Salt yönetim kavramı bilgi çağı ile son bulmuştur. Sanayi devrimindeki salt yönetim anlayışının yerini ise yönetişim anlayışı almıştır. Yönetişim anlayışı ise yönetici ve personel arasındaki gereksiz hiyerarşiyi ortadan kaldırdığı için yapı itibariyle bilgi çağına uygundur.
Yönetişim modelinde başarıya ulaşmanın yolu elde edilen bilgilerin tüm personel ile paylaşılmasından geçiyor. Her türlü bilgiye ulaşabilen personele ise yeterli sorumluluk verilerek kurumun bir parçası haline getirilir. Böylelikle daha hızlı ve etkin kararlar alma imkanı doğar. Yönetişim anlayışında bir başarıya ulaşıldığı zaman herkes, bu başarıda ufak ya da büyük bir payının olduğunu bilir. Ayrıca yönetişim anlayışında personelin, önemli imkanlarından olan elektronik formlar ile personelin daha yaratıcı olması sağlandığı gibi sorun çözme yetenekleri gelişir ve kurumun verimliliği artar.
Yönetişim anlayışla yönetilen kurum ve şirketlerde yönetici, statüsünden aldığı güçle hareket etmek yerine elde ettiği doğru bilgiyi korkmadan yönettikleriyle paylaşarak sistemi bütünleştirici bir rol oynar.
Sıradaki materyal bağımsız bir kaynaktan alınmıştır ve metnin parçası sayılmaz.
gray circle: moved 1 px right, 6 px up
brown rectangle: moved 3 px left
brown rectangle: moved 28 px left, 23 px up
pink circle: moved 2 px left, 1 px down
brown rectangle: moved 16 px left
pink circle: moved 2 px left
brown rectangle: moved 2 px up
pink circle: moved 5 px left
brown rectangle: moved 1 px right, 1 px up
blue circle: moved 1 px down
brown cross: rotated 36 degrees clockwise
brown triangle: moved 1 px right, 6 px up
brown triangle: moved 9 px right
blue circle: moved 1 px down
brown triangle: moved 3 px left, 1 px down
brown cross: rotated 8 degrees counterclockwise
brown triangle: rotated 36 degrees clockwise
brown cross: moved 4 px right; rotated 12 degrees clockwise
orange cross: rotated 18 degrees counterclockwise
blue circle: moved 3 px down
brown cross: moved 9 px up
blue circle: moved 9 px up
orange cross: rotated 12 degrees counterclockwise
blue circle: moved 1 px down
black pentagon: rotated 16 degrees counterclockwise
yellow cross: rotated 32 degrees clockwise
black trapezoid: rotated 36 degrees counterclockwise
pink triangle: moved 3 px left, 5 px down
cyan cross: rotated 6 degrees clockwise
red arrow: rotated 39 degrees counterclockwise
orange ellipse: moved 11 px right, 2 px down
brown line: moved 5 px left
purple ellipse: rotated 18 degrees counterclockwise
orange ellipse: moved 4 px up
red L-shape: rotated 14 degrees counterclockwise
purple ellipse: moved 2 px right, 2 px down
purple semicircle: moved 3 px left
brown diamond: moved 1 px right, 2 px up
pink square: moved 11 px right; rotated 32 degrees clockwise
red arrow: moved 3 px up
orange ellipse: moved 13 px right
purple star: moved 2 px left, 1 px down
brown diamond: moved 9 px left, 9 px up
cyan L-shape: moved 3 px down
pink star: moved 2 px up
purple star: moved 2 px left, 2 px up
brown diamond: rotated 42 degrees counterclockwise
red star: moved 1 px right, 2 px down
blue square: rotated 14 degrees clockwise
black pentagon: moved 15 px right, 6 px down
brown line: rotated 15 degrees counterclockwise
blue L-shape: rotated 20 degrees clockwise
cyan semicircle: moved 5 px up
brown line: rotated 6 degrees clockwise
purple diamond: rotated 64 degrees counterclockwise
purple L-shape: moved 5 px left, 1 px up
Bu sistemde yönetici, emir-komuta zinciri yerine personele yaptırmak istediklerini bilgiye dayanarak uzlaşma ve anlaşma içinde yaptırır. Kurum ya da şirketle ilgili karar alırken uzman görüşlerinden mutlaka faydalanır. Yönetişim anlayışında yönetici, personelinin işe konsantre olup, enerjilerini işe harcamaları için personeline değer vermekle birlikte bu değeri, onlara hissettirir. Elemanlarının, mümkün olduğunca sorumluluk alarak katılımlarını artırmayı hedefler.
Yönetişim anlayışında yönetici, alacağı kararlarda duygularını işin içine katmaz. Kendisini, kurumda tek otorite olarak görmediği gibi statükocu ve şabloncu yönetim anlayışına karşıdır. Yöneticinin, geleceğe dair net bir vizyonu vardır. Bu vizyonunu, personeli ile paylaşmaktan ve görüş alış verişinde bulunmaktan çekinmez. Tam aksine personelinin de katılımını sağlayıp, desteğini alarak bir yönetici gibi değil, yönlendirici gibi davranır.
Bilgi toplumunda başarılı olmak isteyen yöneticiler, rakiplerini iyi izler, çevre koşullarını, yeni gelişmeleri ve fırsatları çok iyi takip ederek ekonomik ve sosyal krizlere fırsat vermez. Bilgi çağının yöneticileri, birer kaşif, birer maceraperest ve birer öncülerdir.